__PAGE EXCERPT__:
----

Past, present and future
Maureen A. Kilgour
Université de Saint-Boniface, Canada
This chapter provides an historical perspective on gender in management education, reviews some current challenges to the achievement of gender equality and suggests concrete actions for the future. Since the 1970s, researchers have addressed four main areas in business schools and management education, identifying a wide range of issues concerning: students (numbers, relationships, MBA programs, careers, etc.); faculty (promotion and tenure, working conditions and pay, research evaluation, leadership, etc.); climate (harassment, environment, etc.) and programs (syllabi, curricula, orientation, sex-role stereotyping, etc.). This chapter looks at three specific issues that illustrate persistent gender inequality problems in business schools: (1) salary discrimination of female faculty in business schools; (2) sex-role stereotyping in the curriculum; and (3) the environment, a chilly climate which is sometimes violent, in which women study and work. This historical survey demonstrates that gender inequality has been an issue since women entered and started working in business schools in significant numbers; there is no shortage of research and proposals for change; and the current situation has both positive and negative elements, evidence of sporadic, but much desired progress. This chapter argues that the problem does not lie in the lack of study, data, sharing of best practices and proposed solutions, but in finding ways to transform research and recommendations into action for systemic change. The Principles for Responsible Management Education (PRME), business school leaders and the AACSB and other accreditation bodies can play important roles in permanently getting rid of gender inequality in business schools.

1.1 Introduction

The issue of gender inequality in management education is not new, notwithstanding the recent (2011) formation of the Principles for Responsible Management Education (PRME) Working Group on Gender Equality (WG) and the publication of this volume. The problems related to gender that are being addressed by the WG and by countless others working in higher education have been discussed and analysed by researchers going back decades. Not only have the issues been discussed, but solutions have also been proposed, many of which are (legitimately) being re-proposed in various contexts.
The purpose of this chapter is to provide a brief historical perspective on how the issue of gender in business schools has been discussed since the 1970s, review some current challenges and discuss how progress can be made in the future. I argue that the problem does not lie in the lack of study, data, sharing of best practices and proposed solutions. There are more than enough of these—many of which are discussed in this volume. While these are still necessary, it is important to determine ways to put research and recommendations into action for systemic change. I suggest that PRME can be a useful tool to not only orient teaching and research but also guide how the educational institutions (i.e. business schools) operate. PRME should commit to making gender equality an explicit part of its mandate.
Four major areas have preoccupied management education researchers regarding gender over the past number of decades, encompassing a wide range of issues: students (numbers, relationships, MBA programs, careers, etc.); faculty (promotion and tenure, working conditions and pay, research evaluation, leadership, etc.); climate (harassment, environment, etc.) and programs (syllabi, curricula, orientation, sex-role stereotyping, etc.). This chapter will look at three specific issues that relate to these areas, from both an historical perspective addressed in the academic literature and a current perspective, which is drawn from media coverage on gender and management education. The goal is to show that (1) gender inequality has been an issue since women started entering and working in business schools in significant numbers; (2) there is no shortage of research and proposals for change; and (3) the current situation has both positive and negative elements, pointing to sporadic, but much desired, progress.

----

Collected data:
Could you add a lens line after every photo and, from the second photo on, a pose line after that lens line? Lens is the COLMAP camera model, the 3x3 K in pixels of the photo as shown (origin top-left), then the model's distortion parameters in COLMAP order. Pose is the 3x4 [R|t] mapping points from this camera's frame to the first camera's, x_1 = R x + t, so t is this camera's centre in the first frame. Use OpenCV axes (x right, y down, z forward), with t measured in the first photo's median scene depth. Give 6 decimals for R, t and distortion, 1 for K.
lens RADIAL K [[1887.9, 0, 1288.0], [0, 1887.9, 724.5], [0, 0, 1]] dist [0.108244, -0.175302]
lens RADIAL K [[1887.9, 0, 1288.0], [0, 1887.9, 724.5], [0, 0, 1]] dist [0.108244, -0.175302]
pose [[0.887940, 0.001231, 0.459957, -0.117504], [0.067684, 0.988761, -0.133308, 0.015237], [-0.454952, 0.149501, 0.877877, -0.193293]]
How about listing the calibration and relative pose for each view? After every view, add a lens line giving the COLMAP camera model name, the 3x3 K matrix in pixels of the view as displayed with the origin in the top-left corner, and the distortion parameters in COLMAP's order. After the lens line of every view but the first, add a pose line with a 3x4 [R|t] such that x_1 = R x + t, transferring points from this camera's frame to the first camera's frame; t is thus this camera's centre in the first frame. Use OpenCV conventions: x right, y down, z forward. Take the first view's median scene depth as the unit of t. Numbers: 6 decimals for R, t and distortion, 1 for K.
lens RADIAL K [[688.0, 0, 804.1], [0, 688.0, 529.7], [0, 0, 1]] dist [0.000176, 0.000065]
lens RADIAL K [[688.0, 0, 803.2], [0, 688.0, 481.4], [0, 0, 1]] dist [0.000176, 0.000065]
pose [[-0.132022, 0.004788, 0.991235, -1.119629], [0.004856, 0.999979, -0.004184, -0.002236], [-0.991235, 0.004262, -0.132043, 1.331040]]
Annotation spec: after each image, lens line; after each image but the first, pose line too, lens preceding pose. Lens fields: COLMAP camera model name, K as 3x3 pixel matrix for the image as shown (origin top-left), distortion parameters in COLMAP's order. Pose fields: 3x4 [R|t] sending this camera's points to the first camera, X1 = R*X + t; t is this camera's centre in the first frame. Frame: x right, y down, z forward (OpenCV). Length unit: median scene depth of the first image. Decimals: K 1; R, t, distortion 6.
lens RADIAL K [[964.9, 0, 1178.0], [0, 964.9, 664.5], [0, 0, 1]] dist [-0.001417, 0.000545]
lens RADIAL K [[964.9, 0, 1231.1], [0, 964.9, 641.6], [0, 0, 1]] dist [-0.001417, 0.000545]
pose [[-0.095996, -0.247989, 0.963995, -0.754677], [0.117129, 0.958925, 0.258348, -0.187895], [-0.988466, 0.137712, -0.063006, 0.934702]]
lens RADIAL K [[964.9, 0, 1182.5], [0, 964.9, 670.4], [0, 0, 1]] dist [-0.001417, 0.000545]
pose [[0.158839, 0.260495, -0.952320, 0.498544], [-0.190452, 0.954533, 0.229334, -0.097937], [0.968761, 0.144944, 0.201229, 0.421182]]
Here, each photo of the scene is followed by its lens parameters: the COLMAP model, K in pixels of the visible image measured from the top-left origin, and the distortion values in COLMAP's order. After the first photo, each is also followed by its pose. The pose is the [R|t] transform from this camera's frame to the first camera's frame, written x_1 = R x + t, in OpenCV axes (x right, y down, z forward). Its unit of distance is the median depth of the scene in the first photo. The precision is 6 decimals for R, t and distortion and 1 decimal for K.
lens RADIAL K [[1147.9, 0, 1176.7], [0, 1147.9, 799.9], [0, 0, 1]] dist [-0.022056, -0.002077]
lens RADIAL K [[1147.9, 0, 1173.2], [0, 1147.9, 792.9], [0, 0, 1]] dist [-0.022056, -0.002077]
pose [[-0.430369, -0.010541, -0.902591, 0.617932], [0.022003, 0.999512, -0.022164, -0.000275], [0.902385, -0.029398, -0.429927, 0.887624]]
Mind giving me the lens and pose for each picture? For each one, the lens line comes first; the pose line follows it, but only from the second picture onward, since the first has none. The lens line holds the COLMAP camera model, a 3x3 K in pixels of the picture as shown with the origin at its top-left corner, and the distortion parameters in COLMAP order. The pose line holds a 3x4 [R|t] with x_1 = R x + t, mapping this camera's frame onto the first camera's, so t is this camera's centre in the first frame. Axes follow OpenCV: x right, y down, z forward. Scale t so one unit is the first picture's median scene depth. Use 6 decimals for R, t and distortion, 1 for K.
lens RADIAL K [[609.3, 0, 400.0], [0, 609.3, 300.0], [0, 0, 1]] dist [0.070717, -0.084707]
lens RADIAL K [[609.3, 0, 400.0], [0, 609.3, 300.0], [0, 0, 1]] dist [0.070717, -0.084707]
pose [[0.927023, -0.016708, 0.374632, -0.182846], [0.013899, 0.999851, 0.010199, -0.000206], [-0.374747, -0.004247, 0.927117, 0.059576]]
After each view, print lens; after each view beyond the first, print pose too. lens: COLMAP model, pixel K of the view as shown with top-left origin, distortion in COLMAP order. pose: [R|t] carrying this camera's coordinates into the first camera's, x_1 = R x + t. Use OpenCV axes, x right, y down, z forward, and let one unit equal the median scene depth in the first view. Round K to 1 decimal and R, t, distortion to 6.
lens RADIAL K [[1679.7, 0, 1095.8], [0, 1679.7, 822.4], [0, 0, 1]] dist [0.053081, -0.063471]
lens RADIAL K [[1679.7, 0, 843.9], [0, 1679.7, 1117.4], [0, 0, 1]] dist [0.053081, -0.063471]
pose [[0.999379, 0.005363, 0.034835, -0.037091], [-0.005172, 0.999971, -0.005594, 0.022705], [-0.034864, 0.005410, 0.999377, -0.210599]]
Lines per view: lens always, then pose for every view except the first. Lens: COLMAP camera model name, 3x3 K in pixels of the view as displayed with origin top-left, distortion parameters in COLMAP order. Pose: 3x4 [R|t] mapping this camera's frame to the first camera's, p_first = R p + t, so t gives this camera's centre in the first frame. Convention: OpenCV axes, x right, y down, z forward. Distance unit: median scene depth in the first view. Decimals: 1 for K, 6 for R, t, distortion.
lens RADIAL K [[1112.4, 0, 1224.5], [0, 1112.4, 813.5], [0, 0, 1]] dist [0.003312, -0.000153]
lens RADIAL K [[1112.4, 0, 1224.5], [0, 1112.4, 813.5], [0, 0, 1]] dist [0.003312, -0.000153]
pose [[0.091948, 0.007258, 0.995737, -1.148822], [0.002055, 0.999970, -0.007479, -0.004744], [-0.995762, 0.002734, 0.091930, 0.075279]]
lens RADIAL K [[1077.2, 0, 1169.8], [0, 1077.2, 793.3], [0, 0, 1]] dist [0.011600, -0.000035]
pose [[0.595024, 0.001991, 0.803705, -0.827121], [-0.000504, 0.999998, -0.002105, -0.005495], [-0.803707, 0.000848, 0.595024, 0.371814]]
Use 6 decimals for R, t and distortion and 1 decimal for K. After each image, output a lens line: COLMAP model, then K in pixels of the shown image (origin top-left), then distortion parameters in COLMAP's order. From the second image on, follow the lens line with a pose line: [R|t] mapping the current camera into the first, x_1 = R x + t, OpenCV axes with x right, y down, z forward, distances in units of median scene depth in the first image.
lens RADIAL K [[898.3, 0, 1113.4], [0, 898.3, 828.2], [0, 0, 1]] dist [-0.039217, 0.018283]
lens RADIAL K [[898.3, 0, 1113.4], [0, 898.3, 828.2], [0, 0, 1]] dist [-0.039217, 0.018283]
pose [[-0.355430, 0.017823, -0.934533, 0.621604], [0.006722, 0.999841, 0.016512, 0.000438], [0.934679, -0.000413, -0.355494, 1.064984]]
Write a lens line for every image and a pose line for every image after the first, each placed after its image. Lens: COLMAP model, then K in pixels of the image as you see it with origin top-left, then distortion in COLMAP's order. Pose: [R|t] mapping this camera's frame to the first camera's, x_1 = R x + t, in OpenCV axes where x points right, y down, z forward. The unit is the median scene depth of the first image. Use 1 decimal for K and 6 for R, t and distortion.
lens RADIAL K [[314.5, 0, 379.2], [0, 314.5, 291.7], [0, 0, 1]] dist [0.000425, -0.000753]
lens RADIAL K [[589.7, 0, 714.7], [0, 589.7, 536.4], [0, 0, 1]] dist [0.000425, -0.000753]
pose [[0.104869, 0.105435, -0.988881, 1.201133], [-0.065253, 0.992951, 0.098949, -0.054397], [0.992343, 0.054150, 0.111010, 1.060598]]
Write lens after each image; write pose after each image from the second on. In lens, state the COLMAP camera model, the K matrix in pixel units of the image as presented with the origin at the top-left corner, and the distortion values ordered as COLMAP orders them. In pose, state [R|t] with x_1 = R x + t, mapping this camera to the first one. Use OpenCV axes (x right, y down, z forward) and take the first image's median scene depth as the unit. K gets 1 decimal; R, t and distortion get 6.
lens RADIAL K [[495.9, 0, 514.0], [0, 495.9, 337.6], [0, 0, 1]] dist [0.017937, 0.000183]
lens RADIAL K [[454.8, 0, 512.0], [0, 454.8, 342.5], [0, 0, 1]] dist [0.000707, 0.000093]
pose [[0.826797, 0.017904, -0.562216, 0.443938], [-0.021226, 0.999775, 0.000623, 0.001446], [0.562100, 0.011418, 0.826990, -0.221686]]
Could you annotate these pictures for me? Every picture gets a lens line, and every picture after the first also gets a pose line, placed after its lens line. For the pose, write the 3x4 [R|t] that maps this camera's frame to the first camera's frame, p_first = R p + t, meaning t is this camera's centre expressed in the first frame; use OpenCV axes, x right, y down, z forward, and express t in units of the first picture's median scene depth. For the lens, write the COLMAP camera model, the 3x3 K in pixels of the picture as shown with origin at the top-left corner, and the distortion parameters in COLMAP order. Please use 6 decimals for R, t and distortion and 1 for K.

----

__DIRECTIONS__:
#1 Translate this sentence from the excerpt on gender in management education into Spanish: "PRME should commit to making gender equality an explicit part of its mandate."
#2 Answer these questions using the excerpt on gender in management education:
(a) In what year was the PRME Working Group on Gender Equality formed?
(b) Since which decade has the issue of gender in business schools been discussed?
(c) From what is the chapter's current perspective drawn?

__COMPLETED EXERCISE__:
#1 El PRME debería comprometerse a hacer de la igualdad de género una parte explícita de su mandato.

#2
(a) 2011
(b) The 1970s
(c) Media coverage on gender and management education